AVAILABLE DATA:
....................
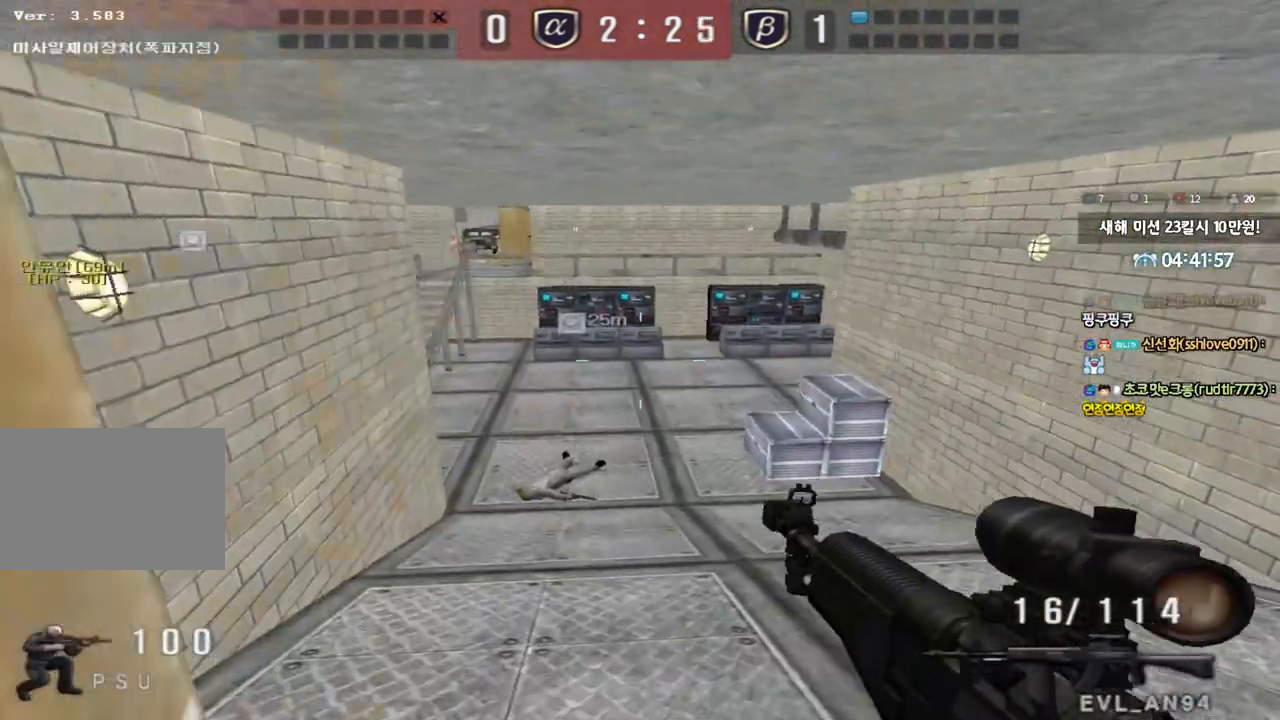
{"keys": ["a", "s"], "events": [[50, "ctrl", "up"], [150, "ctrl", "down"], [250, "ctrl", "up"]]}
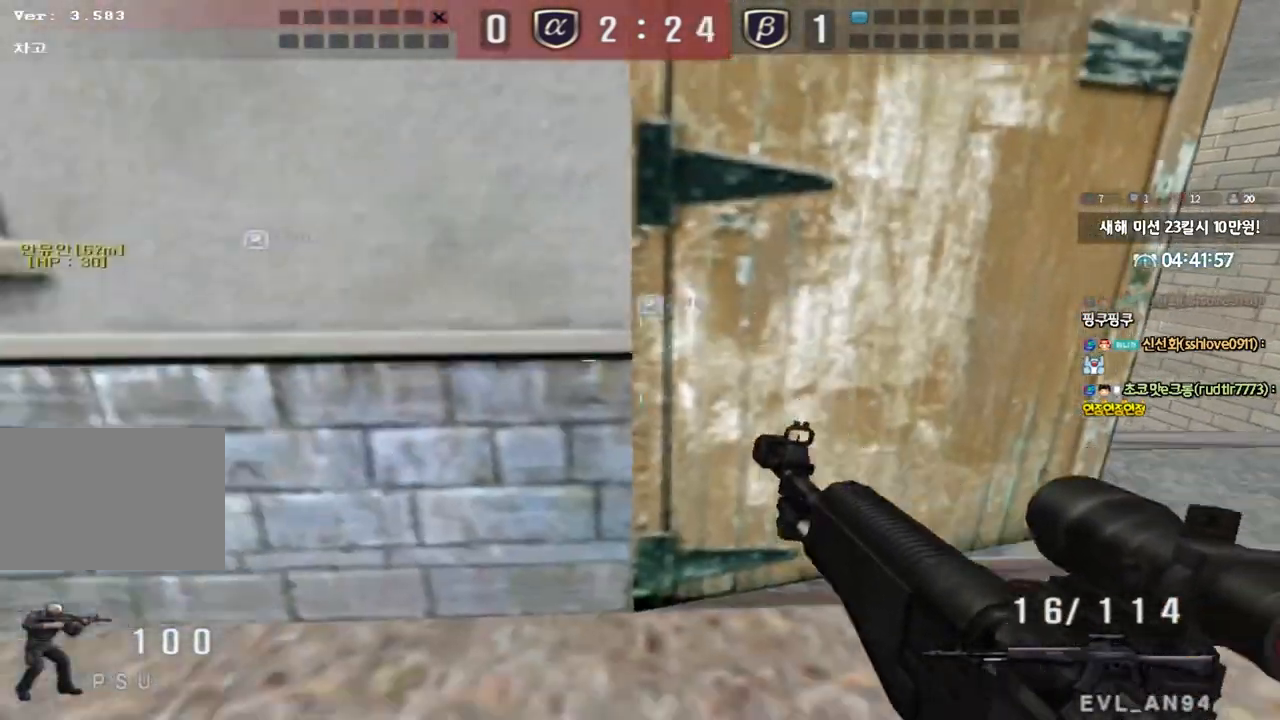
{"keys": ["d", "w"], "events": [[67, "a", "up"], [67, "s", "up"], [83, "ctrl", "down"], [433, "w", "down"], [450, "d", "down"], [467, "ctrl", "up"]]}
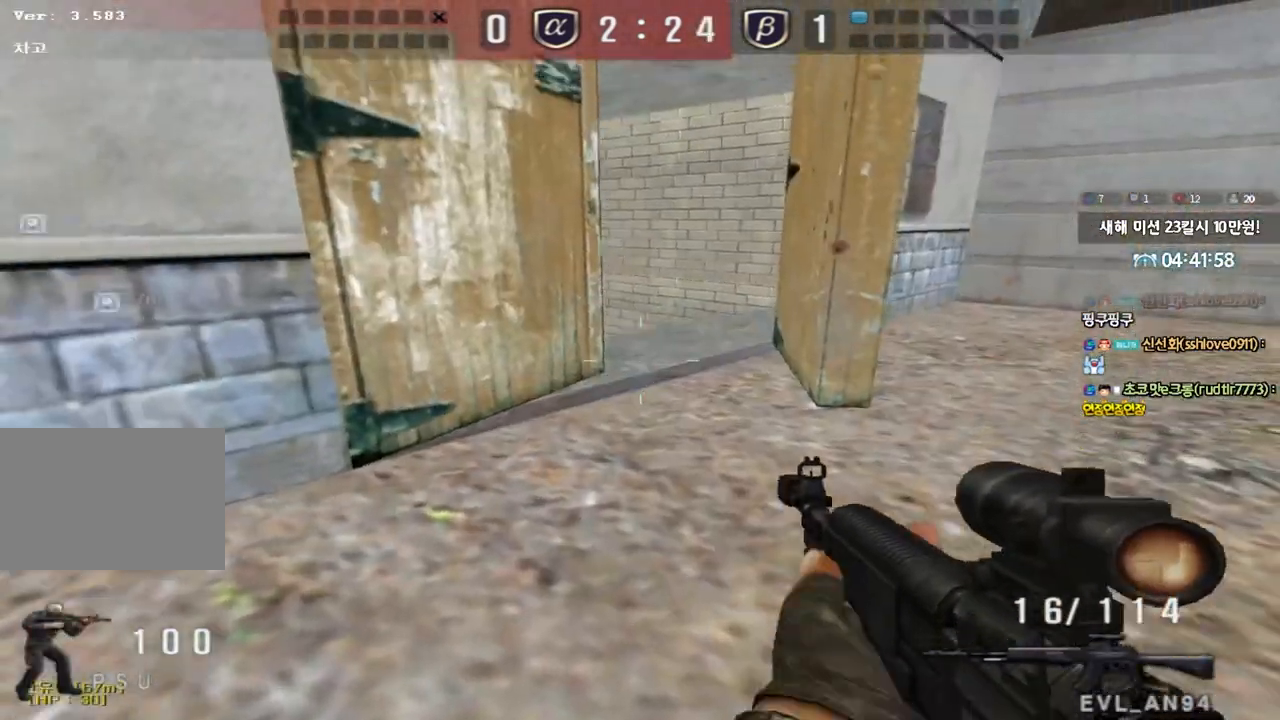
{"keys": [], "events": [[200, "shift", "down"], [233, "d", "up"], [233, "w", "up"], [267, "space", "down"], [350, "space", "up"], [383, "shift", "up"]]}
....................
EXERCISE DETAILS: Everything in the material goes into the copy exactly, except the images.

ANSWER TO THIS EXERCISE:
{"keys": ["a", "s"], "events": [[50, "ctrl", "up"], [150, "ctrl", "down"], [250, "ctrl", "up"]]}
{"keys": ["d", "w"], "events": [[67, "a", "up"], [67, "s", "up"], [83, "ctrl", "down"], [433, "w", "down"], [450, "d", "down"], [467, "ctrl", "up"]]}
{"keys": [], "events": [[200, "shift", "down"], [233, "d", "up"], [233, "w", "up"], [267, "space", "down"], [350, "space", "up"], [383, "shift", "up"]]}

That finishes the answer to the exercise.